SUPPLIED PASSAGE below:
Dogtag Certificate System

Dogtag Certificate System (DGS) is an enterprise-class open source Certificate Authority (CA) supporting all aspects of certificate lifecycle management including Certificate Authority (CA), Data Recovery Manager (DRM), Online Certificate Status Protocol (OCSP) Manager, Registration Authority (RA), Token Key Service (TKS), Token Processing System (TPS) and smartcard management, trough ESC (Enterprise Security Client).

Refer to Dogtag Certificate System for additional details.


modprobe Whitelist

modprobe Whitelist allows system administrators in high-security situations to limit the modules loaded by modprobe to a specific list of modules configured by the administrator, making it impossible for unprivileged users to exploit vulnerabilities in modules that are not ordinarily used by e.g. attaching hardware and so limit the amount of (potentially vulnerable) code that can run in the kernel.
modprobe can also run specified commands instead of loading a module (using the "install" configuration directive); this is restricted using the same whitelist as well. To help system administrators compile the whitelist, additional functionality is added to modprobe: it will be possible to log all information (similar to using "modprobe -v") to a specified file, including modprobe actions run in the dracut initrd. A script will be provided that compiles a proposed whitelist from the logged data.

If desired and configured by the system administrator, a significant reduction of the kernel-space attack surface, avoiding risk of vulnerabilities in rarely-used kernel-mode code: a sample desktop Fedora system currently has 79 modules loaded, out of 1964 available modules (4%). When counting code size, and the main kernel file (/boot/vmlinuz*) is included, the sample desktop system runs 8.36 MB of kernel-space code, out of 34.66 MB available (24%).

You may refer to the Modprobe Whitelist feature page on the Fedora wiki for a more complete description of this feature.
End of SUPPLIED PASSAGE.
DATA EXTRACT below:
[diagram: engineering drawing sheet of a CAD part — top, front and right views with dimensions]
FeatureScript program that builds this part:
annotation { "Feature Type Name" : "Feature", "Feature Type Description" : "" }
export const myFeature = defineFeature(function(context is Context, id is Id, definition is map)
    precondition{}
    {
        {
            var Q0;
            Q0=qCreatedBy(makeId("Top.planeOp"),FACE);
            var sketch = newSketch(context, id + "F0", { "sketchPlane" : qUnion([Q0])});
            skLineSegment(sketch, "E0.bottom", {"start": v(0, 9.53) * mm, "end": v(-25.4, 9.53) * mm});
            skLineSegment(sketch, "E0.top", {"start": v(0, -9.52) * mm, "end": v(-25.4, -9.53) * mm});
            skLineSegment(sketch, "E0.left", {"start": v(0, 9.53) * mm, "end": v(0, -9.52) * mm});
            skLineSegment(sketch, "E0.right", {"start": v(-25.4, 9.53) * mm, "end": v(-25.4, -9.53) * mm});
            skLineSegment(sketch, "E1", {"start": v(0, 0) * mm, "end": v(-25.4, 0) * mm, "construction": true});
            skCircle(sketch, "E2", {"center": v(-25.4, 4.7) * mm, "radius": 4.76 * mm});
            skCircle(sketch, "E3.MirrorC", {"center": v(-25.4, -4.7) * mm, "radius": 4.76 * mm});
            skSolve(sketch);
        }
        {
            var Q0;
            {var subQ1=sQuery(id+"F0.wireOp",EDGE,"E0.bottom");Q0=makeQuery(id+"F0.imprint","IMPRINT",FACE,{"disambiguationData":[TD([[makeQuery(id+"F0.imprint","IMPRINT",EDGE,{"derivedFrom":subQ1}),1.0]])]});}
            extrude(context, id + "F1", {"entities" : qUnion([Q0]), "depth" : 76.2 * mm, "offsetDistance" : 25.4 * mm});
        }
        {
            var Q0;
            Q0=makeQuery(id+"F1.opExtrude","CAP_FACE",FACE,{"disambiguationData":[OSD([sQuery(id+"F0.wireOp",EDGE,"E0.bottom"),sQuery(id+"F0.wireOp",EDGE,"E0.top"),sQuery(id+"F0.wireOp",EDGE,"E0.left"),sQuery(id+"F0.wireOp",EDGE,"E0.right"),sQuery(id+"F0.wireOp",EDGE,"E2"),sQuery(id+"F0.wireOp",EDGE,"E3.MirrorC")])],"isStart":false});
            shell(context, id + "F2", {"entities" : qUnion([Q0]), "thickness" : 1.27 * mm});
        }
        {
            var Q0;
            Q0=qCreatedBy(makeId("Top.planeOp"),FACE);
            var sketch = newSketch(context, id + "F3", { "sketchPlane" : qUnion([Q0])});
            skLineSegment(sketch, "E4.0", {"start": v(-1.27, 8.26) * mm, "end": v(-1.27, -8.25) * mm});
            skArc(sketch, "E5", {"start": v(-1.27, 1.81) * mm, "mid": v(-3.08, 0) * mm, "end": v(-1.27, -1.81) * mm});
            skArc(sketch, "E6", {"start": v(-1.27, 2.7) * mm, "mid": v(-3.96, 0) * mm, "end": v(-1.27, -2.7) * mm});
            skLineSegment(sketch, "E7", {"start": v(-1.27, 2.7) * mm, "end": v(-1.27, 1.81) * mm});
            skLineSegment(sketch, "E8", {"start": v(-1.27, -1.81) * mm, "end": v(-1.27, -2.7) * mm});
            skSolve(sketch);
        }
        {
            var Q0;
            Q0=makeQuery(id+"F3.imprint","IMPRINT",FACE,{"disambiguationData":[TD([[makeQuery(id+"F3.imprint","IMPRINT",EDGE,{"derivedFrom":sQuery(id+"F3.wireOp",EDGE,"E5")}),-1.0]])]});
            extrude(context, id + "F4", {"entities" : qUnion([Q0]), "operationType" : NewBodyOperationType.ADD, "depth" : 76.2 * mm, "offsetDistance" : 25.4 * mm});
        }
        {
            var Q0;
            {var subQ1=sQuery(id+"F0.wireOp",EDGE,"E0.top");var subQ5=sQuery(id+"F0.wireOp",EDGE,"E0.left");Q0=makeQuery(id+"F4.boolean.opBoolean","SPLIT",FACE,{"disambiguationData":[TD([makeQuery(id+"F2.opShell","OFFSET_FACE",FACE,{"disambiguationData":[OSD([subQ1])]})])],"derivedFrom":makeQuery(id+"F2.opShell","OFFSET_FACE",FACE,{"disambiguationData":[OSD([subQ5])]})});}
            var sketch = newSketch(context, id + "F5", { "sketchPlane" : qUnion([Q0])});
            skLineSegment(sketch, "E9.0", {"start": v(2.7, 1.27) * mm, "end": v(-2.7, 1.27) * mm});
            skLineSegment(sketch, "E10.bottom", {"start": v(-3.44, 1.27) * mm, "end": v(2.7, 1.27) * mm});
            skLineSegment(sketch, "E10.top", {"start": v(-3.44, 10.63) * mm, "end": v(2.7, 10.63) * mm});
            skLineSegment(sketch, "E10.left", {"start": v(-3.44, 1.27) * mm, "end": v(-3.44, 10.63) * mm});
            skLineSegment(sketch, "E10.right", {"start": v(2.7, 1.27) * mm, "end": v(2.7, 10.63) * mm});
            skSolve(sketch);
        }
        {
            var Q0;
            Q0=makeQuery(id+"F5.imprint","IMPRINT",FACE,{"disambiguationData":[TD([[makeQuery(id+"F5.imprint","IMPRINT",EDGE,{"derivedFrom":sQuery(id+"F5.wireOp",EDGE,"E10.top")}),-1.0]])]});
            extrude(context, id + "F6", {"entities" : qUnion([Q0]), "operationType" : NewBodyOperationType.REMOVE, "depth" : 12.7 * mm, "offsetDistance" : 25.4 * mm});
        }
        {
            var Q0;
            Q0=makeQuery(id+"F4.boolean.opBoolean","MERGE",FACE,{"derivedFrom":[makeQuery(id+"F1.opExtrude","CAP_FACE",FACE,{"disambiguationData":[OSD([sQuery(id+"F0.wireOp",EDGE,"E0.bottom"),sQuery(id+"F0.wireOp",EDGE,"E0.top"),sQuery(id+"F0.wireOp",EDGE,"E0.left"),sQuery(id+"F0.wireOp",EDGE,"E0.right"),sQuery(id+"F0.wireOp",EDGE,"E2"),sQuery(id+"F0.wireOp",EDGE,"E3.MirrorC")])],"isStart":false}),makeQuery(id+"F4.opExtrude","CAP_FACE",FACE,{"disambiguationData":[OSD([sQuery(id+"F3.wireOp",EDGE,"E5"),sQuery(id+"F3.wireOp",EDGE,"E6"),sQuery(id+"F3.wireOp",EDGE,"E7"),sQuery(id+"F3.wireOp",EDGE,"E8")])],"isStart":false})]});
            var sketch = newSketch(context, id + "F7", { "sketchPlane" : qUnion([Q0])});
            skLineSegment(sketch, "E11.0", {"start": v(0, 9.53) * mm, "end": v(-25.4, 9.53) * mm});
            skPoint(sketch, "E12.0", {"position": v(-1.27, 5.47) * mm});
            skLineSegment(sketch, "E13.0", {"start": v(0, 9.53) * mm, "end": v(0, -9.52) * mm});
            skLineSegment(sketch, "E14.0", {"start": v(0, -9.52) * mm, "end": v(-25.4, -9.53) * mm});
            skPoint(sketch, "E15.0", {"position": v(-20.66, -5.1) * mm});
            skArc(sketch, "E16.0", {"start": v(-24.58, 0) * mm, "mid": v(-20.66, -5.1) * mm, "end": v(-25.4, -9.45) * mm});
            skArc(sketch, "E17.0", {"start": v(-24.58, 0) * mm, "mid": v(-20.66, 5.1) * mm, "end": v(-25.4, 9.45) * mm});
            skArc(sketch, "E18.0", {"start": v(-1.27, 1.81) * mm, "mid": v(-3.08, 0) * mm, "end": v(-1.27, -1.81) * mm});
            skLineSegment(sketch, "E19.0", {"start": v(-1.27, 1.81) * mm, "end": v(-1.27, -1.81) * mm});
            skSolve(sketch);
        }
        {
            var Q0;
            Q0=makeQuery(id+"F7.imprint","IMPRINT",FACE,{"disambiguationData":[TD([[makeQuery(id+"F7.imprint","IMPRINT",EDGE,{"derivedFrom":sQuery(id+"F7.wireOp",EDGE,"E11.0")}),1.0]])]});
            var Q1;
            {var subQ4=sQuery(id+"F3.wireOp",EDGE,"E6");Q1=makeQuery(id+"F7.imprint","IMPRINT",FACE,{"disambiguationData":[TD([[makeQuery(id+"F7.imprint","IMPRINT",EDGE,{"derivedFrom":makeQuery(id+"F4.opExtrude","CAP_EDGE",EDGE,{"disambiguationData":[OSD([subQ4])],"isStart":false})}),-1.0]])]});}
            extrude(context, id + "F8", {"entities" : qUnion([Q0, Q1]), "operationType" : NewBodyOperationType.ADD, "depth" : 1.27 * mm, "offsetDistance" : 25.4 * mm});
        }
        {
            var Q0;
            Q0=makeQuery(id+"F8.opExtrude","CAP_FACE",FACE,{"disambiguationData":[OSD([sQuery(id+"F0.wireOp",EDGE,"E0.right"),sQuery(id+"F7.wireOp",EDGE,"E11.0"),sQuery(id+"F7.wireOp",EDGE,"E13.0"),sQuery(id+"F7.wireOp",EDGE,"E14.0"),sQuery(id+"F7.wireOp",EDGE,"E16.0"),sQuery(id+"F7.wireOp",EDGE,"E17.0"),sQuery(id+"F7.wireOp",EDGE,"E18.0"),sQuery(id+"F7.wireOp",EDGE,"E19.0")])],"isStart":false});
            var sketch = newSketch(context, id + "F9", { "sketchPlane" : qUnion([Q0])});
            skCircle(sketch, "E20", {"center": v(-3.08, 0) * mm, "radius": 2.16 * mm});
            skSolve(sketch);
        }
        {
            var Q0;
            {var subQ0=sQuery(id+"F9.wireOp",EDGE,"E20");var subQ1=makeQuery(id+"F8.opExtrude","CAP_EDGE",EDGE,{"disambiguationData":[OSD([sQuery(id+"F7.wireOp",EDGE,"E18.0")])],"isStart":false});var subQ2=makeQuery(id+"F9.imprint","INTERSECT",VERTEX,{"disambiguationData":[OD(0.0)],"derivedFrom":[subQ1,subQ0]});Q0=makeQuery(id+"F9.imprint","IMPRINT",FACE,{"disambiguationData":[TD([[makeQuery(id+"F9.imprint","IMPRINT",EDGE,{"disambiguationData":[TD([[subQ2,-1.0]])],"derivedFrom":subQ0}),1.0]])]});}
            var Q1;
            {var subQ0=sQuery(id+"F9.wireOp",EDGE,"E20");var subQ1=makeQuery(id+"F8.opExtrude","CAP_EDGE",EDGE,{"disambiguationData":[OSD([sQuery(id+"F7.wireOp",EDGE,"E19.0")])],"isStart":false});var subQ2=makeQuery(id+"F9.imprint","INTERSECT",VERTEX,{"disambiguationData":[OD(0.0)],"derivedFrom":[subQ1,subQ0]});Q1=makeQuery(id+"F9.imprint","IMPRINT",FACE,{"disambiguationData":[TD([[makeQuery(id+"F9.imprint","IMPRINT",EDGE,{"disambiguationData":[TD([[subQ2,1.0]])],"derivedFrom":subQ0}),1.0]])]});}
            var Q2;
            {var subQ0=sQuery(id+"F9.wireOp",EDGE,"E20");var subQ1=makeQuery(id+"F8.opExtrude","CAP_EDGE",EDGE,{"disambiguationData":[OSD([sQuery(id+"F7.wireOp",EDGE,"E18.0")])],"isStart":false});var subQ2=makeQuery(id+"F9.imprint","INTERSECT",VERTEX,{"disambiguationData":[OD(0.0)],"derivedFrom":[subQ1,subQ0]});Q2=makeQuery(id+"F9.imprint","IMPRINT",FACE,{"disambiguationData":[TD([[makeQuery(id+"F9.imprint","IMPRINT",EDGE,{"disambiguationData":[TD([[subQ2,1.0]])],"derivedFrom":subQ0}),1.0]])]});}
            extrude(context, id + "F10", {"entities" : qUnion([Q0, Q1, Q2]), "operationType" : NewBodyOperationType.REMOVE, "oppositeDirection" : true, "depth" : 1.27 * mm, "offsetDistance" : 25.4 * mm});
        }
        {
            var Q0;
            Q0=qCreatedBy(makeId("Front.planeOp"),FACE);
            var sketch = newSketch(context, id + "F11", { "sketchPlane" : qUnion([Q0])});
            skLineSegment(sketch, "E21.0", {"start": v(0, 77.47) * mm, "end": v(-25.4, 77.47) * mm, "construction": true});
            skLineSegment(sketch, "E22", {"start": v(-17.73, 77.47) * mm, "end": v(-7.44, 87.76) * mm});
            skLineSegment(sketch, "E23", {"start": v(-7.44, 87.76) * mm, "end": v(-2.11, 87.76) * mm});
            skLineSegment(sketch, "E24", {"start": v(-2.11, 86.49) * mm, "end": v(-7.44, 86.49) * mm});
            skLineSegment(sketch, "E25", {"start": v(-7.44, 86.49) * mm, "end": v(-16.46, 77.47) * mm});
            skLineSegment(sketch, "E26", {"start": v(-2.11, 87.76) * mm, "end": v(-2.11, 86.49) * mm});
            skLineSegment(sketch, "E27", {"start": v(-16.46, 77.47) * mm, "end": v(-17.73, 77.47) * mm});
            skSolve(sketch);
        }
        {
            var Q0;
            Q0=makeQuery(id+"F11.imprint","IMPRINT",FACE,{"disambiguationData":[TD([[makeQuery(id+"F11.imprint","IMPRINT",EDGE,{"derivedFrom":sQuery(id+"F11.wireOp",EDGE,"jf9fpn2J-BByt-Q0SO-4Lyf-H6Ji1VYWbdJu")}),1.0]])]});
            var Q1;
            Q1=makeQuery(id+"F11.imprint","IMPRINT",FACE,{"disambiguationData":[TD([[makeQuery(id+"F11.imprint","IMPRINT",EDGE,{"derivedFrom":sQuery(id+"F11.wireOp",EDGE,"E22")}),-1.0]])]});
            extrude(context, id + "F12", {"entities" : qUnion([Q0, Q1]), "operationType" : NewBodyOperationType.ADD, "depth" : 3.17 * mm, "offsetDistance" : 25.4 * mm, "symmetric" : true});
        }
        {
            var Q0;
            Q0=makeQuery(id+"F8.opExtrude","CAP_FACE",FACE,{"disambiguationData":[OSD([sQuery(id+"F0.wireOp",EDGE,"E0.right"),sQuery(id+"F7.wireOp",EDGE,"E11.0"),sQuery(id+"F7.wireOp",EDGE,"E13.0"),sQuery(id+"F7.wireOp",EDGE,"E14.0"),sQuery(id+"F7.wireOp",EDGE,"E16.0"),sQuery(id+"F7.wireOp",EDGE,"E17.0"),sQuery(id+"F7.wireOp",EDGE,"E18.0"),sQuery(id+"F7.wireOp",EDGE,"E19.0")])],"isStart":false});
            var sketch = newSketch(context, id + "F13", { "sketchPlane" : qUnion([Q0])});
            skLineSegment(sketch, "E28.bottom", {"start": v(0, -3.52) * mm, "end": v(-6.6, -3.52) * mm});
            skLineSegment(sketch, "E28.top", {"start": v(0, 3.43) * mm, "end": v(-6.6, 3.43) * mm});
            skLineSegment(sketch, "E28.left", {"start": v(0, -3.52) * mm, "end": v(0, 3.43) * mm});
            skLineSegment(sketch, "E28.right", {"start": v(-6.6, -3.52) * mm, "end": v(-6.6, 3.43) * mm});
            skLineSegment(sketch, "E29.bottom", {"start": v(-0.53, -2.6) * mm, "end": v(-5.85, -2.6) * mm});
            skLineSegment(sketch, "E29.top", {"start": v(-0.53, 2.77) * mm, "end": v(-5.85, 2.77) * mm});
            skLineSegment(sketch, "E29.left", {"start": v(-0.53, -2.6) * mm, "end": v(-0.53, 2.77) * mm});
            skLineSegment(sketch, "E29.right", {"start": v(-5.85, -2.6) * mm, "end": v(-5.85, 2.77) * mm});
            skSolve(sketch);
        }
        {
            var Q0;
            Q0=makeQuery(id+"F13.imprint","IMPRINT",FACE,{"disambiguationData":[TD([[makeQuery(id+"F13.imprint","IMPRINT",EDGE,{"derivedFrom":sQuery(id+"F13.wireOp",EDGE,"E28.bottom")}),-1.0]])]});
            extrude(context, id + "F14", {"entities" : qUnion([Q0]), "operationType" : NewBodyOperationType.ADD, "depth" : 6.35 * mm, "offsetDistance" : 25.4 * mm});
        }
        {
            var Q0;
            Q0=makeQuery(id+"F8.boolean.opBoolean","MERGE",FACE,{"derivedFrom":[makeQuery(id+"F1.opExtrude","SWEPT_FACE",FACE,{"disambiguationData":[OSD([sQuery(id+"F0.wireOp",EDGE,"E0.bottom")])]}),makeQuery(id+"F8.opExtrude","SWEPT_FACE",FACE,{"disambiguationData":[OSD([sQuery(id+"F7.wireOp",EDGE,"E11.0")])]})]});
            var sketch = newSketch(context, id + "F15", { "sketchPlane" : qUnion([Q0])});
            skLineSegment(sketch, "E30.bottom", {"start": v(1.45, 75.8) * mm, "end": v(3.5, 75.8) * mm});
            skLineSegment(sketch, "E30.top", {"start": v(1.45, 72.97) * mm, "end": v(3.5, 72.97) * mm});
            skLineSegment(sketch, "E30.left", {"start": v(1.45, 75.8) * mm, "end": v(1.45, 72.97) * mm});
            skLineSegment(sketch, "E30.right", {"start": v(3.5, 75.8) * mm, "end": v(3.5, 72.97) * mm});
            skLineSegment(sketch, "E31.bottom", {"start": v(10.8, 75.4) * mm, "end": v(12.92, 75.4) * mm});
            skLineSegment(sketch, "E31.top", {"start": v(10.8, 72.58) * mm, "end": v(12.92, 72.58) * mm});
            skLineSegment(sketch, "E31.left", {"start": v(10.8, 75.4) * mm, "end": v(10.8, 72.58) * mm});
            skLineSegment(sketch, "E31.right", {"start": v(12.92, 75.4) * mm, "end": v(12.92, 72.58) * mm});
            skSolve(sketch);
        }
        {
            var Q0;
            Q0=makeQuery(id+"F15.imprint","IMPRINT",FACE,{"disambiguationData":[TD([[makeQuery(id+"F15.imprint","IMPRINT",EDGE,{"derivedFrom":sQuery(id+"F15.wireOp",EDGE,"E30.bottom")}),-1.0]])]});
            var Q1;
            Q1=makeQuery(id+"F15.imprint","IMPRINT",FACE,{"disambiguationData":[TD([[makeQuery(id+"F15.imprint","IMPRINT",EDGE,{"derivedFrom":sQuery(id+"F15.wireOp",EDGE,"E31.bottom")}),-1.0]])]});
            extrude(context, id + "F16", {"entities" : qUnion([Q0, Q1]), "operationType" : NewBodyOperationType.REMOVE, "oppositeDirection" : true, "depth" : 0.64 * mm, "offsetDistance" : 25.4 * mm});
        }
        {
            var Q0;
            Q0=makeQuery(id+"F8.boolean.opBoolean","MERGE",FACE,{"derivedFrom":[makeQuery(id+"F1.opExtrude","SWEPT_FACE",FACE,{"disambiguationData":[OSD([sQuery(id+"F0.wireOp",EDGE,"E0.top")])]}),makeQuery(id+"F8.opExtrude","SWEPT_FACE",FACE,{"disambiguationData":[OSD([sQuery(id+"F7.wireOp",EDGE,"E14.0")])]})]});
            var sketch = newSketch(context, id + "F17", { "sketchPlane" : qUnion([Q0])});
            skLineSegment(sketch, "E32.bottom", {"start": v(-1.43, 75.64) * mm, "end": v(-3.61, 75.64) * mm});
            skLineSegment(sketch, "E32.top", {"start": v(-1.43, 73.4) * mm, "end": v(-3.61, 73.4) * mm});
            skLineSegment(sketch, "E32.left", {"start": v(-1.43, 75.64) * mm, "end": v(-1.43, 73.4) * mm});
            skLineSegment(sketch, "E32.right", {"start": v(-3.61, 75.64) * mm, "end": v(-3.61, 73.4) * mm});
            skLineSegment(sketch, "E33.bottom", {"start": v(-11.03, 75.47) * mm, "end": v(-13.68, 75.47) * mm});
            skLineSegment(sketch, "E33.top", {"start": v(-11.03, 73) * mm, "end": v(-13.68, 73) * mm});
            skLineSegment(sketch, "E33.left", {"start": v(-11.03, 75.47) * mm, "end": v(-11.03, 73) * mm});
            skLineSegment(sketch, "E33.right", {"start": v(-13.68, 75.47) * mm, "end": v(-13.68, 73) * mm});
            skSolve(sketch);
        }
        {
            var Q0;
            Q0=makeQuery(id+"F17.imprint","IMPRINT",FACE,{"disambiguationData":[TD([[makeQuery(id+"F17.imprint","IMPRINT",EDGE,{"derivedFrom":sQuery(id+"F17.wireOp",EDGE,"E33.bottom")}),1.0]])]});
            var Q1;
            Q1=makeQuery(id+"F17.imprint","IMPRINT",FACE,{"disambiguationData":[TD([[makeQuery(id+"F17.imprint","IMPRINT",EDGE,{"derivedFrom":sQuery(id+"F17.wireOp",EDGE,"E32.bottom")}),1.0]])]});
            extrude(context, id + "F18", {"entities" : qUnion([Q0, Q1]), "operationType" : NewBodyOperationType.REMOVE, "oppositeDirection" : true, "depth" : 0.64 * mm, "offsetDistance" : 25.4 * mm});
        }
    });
End of DATA EXTRACT.
ACTIVITY 1:
Summarize the feature descriptions in two sentences.
ACTIVITY 2:
Reproduce the part of the feature descriptions starting with "Dogtag Certificate System (DGS)" and going on through "(Enterprise Security Client).", renaming "smartcard" to "smart card".

WRITTEN RESPONSE 1:
Dogtag Certificate System is an enterprise-class open source Certificate Authority that supports all aspects of certificate lifecycle management. The modprobe Whitelist feature lets system administrators limit the modules loaded by modprobe to a list they configure, which can significantly reduce the kernel-space attack surface.

WRITTEN RESPONSE 2:
Dogtag Certificate System (DGS) is an enterprise-class open source Certificate Authority (CA) supporting all aspects of certificate lifecycle management including Certificate Authority (CA), Data Recovery Manager (DRM), Online Certificate Status Protocol (OCSP) Manager, Registration Authority (RA), Token Key Service (TKS), Token Processing System (TPS) and smart card management, trough ESC (Enterprise Security Client).